A arritmia cardíaca é uma condição caracterizada pela alteração na frequência ou no ritmo dos batimentos do coração.

Entenda os sintomas da arritmia cardíaca
Entenda os sintomas da arritmia cardíaca
Foto: Shutterstock / Saúde em Dia

Em um estado de repouso normal, o coração de um adulto bate entre 60 e 100 vezes por minuto. Quando ocorre a arritmia, o órgão pode funcionar de forma acelerada, lenta ou totalmente irregular.

Essa disfunção exige atenção médica especializada. Caso não seja tratada, a condição pode evoluir para complicações graves.

Principais sintomas da arritmia cardíaca

Os sinais da arritmia podem variar dependendo do paciente e do tipo de alteração no órgão. Os sintomas mais frequentes incluem:

  • Palpitações ou sensação de coração acelerado.

  • Batimentos visivelmente irregulares ou muito lentos.

  • Sensação de "nó" ou aperto na garganta.

  • Tonturas, vertigens e episódios de desmaio.

  • Fraqueza generalizada e cansaço sem esforço aparente.

  • Dor ou desconforto na região do peito.

Em casos específicos, o paciente também pode apresentar falta de ar, mal-estar generalizado e quadros de confusão mental.

Conheça os tipos de arritmia

A medicina classifica as arritmias de acordo com o comportamento e o local de origem do estímulo elétrico defeituoso:

  • Taquiarritmia: Ocorre quando o coração ultrapassa os 100 batimentos por minuto em repouso.

  • Bradiarritmia: Caracteriza-se por batimentos abaixo de 60 por minuto. É comum em idosos devido ao envelhecimento do sistema elétrico cardíaco.

  • Arritmia ventricular: O estímulo elétrico incorreto surge nos ventrículos, as câmaras inferiores do órgão.

  • Fibrilação atrial: É o tipo mais comum de arritmia. A desorganização elétrica nos átrios pode elevar os batimentos a até 400 por minuto.

  • Taquicardia supraventricular paroxística: Manifesta-se em crises repentinas de aceleração que desaparecem de forma rápida.

  • Arritmia sinusal: Alteração natural ligada à respiração, muito comum em crianças e jovens.
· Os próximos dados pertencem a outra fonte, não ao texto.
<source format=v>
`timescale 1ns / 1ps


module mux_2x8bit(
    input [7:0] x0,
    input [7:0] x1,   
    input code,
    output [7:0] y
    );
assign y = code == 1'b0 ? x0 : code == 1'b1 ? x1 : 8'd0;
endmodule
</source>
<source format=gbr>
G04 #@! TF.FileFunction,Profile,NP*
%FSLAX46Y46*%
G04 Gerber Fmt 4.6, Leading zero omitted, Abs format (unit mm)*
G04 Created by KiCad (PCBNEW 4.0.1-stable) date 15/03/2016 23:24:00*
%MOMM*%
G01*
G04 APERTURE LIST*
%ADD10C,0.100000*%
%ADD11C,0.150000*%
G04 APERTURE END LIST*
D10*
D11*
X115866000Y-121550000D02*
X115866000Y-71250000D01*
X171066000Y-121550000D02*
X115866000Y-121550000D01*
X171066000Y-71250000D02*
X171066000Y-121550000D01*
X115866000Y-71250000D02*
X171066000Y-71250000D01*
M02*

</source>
Em idosos, contudo, pode indicar patologias.

Quais são as causas do problema?

As causas da arritmia envolvem desde hábitos cotidianos até condições de saúde preexistentes.
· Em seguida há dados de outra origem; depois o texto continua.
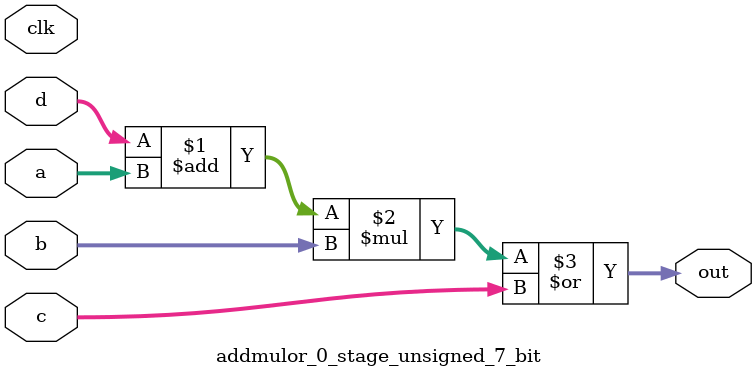
<source format=sv>
(* use_dsp = "yes" *) module addmulor_0_stage_unsigned_7_bit(
	input  [6:0] a,
	input  [6:0] b,
	input  [6:0] c,
	input  [6:0] d,
	output [6:0] out,
	input clk);

	assign out = ((d + a) * b) | c;
endmodule

</source>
Entre os fatores de risco externos estão o estresse crônico, ansiedade, tabagismo, além do consumo excessivo de cafeína, álcool e medicamentos descongestionantes.

Distúrbios como anemia, hipertensão, diabetes, apneia do sono e problemas na tireoide também desregulam o ritmo cardíaco.

 Por fim, doenças estruturais do próprio coração, como histórico de infarto, aterosclerose e malformações congênitas, são causas diretas importantes.

Diagnóstico e formas de tratamento

O diagnóstico é realizado pelo cardiologista por meio do exame clínico e da ausculta do coração.

Para confirmar o tipo exato de arritmia, utilizam-se exames como eletrocardiograma, ecocardiograma, Holter de 24 horas e teste ergométrico.

O tratamento varia conforme a gravidade de cada caso:

  • Mudanças no estilo de vida: Indicadas para casos leves, priorizando alimentação balanceada e controle do estresse.

  • Medicamentos: Uso de antiarrítmicos (como amiodarona ou atenolol) para controlar o ritmo, ou anticoagulantes para evitar coágulos.

  • Marcapasso: Dispositivo essencial para corrigir os batimentos lentos (bradicardia).

  • Ablação e Cardiodesfibrilador (CDI): Procedimentos cirúrgicos para destruir as vias elétricas danificadas ou implantar dispositivos que previnem a parada cardíaca.

Buscar ajuda médica diante dos primeiros sintomas é crucial para evitar complicações graves, como o acidente vascular cerebral (AVC) e a morte súbita.